EU Farm Commissioner Dacian Ciolos moved on several issues over the five years of negotiations, but not on these ones. As soon as he had drawn these lines in the sand, everything became potentially much more difficult to implement.

Then the CAP budget was cut, putting everyone on red alert. Would there be enough to go around?

No, there wouldn’t.

Ciolos was by now fighting a desperate battle to avoid being the first farm commissioner to have failed to deliver a CAP. He had a mountain to climb because not only had he to convince the European Commission and the Council of Ministers to accept the plan but, thanks to the Lisbon Treaty, he also had to gain support from a European Parliament with newly-granted co-decision powers.

Against the odds he did actually manage to pull it off, and by last June the new CAP was signed off in principle with only the implementing rules to be completed.

The problem was that Commissioner Ciolos had only managed to pull off the deal by offering “flexibility” in the way the new policy would be implemented in each member state.

For the UK the flexibility went further, with one central government and three devolved administrations all having their own ideas.

The result, of course, is the complexity that we now face.

The UK Government, or more specifically Defra, is giving the Scottish Government the runaround.
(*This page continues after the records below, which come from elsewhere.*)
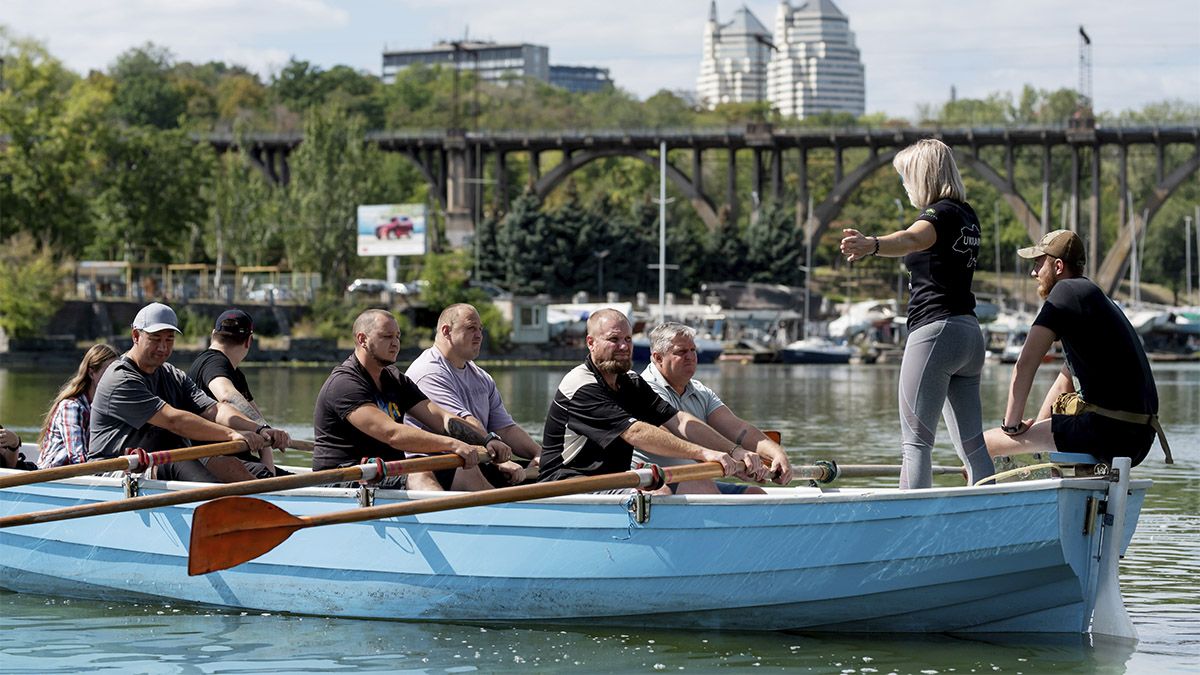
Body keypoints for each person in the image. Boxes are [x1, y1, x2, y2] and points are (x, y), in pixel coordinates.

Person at [840, 138, 993, 489]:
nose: (904, 185)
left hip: (935, 333)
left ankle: (910, 530)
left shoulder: (938, 215)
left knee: (916, 441)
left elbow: (911, 239)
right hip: (969, 335)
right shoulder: (968, 215)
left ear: (922, 176)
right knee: (972, 445)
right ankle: (988, 514)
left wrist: (872, 245)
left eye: (905, 177)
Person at [983, 230, 1169, 467]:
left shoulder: (1065, 292)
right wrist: (1035, 442)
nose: (1033, 272)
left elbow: (1025, 363)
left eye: (1039, 264)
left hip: (1107, 431)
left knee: (984, 446)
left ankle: (986, 503)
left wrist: (1011, 427)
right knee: (1055, 453)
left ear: (1058, 266)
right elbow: (1064, 381)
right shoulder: (1093, 298)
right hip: (1138, 437)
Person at [538, 308, 764, 490]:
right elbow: (635, 432)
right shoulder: (581, 386)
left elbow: (679, 421)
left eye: (628, 339)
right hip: (568, 486)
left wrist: (735, 451)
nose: (624, 346)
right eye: (614, 339)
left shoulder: (629, 382)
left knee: (748, 492)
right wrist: (704, 453)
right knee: (665, 492)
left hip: (613, 480)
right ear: (591, 343)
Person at [312, 309, 504, 491]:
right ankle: (439, 524)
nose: (395, 343)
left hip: (385, 471)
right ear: (362, 339)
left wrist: (486, 440)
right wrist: (452, 444)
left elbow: (442, 418)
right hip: (342, 478)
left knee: (465, 470)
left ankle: (499, 519)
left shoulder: (395, 379)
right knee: (420, 474)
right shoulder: (345, 384)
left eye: (398, 336)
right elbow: (392, 434)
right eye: (387, 337)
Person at [88, 302, 275, 482]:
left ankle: (258, 505)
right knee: (182, 463)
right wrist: (232, 434)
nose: (163, 347)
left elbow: (215, 410)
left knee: (230, 466)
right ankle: (220, 507)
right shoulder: (121, 378)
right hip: (114, 471)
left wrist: (259, 428)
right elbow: (174, 421)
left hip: (161, 461)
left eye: (169, 339)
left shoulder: (172, 374)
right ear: (136, 336)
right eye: (155, 339)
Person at [639, 322, 794, 494]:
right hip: (650, 482)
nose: (690, 356)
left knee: (755, 493)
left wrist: (777, 454)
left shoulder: (700, 391)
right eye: (681, 352)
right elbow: (671, 435)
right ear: (658, 358)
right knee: (703, 487)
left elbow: (739, 429)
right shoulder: (641, 389)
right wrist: (734, 454)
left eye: (693, 350)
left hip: (693, 480)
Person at [405, 303, 540, 489]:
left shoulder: (481, 377)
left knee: (550, 471)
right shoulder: (428, 373)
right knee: (468, 469)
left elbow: (505, 429)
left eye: (480, 330)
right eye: (471, 328)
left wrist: (538, 453)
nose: (479, 336)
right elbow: (460, 424)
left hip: (479, 457)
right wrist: (497, 454)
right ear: (446, 331)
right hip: (435, 466)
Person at [187, 309, 292, 478]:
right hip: (214, 462)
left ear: (213, 335)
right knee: (269, 476)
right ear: (249, 341)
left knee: (290, 478)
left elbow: (258, 420)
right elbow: (227, 395)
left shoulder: (235, 374)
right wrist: (262, 430)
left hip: (237, 458)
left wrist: (265, 434)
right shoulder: (213, 363)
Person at [35, 343, 119, 469]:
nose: (115, 378)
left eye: (117, 372)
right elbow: (78, 458)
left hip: (81, 473)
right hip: (53, 475)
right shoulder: (72, 407)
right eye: (108, 372)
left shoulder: (108, 407)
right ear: (91, 373)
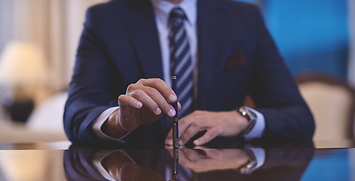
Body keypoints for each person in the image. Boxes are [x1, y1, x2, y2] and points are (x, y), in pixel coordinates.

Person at [64, 0, 315, 146]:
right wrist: (119, 120)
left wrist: (239, 119)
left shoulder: (245, 18)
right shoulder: (104, 19)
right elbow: (77, 113)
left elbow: (298, 116)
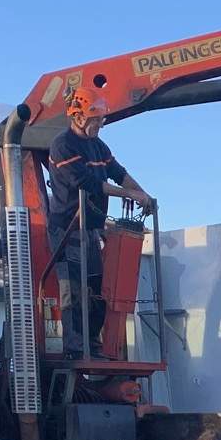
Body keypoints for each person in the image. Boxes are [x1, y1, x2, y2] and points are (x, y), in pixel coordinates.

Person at [46, 89, 155, 359]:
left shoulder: (99, 147)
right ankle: (75, 348)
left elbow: (119, 174)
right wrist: (130, 195)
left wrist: (144, 195)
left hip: (91, 228)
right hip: (68, 228)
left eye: (102, 120)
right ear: (78, 117)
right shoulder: (63, 145)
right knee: (74, 288)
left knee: (96, 288)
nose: (99, 125)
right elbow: (88, 184)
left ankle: (93, 345)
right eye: (96, 120)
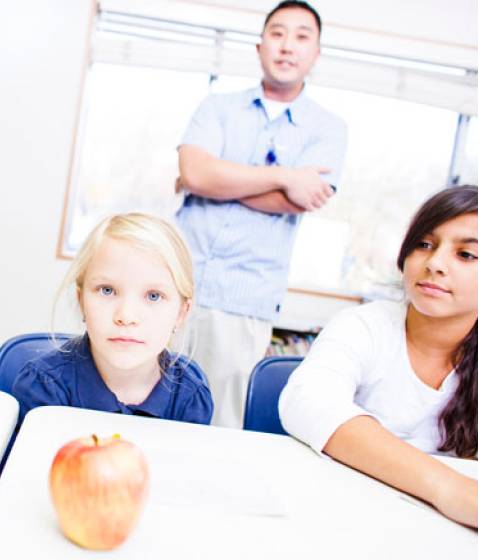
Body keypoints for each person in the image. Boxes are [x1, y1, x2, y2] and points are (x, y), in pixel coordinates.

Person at [280, 186, 478, 557]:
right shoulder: (364, 325)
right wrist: (458, 491)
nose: (436, 263)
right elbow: (308, 402)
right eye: (425, 245)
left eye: (466, 254)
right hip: (334, 514)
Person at [175, 0, 347, 428]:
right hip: (176, 285)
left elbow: (298, 200)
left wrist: (221, 179)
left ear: (316, 54)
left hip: (245, 301)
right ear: (260, 46)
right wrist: (286, 175)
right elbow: (195, 171)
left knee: (221, 423)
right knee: (148, 405)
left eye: (302, 36)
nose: (288, 46)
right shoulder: (217, 107)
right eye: (278, 33)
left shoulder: (328, 129)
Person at [12, 213, 213, 424]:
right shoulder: (43, 388)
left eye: (153, 296)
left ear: (181, 313)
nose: (126, 316)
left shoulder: (191, 395)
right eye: (107, 290)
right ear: (81, 302)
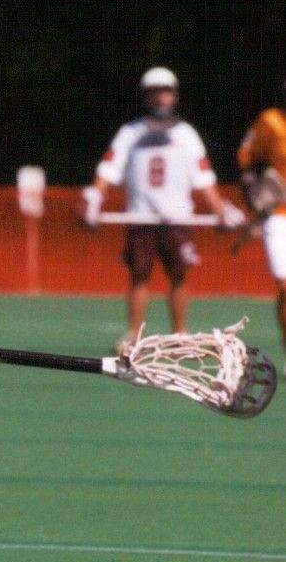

Mostly this is to do with pre-referendum politics but it also, one suspects, reflects Defra Secretary Owen Paterson’s antipathy to having a farm support regime at all.

The European Commission is meanwhile trying to regain ground lost to the European Parliament by tweaking the regulations.

The Parliament is reminding everyone that MEPs still have the power to pull the rug from under the whole policy.

And all this with only nine months to go before the new CAP becomes a reality.

NFU Scotland, meanwhile, has to make the most of it and try to please as many of its members as possible.

It is an unenviable task, with some farmers facing a huge reduction in Single Farm Payment.

Others, particularly new entrants, have little sympathy and want to be winners.

At the same time nearly everyone wants an end to ‘slipper farming’ by those who occupy large areas of land simply to gain subsidy.

Slipper farming is not the only piece of jargon to have entered the popular lexicon. We also have internal convergence, external convergence, the Irish tunnel, the Scottish clause, pillar one, the two-region model, the three- region model, coupled payments and loads more.

Simplicity, I am afraid, has gone forever.

Later today the NFUS will reveal its response to the Scottish Governments CAP consultation. Expect complexity!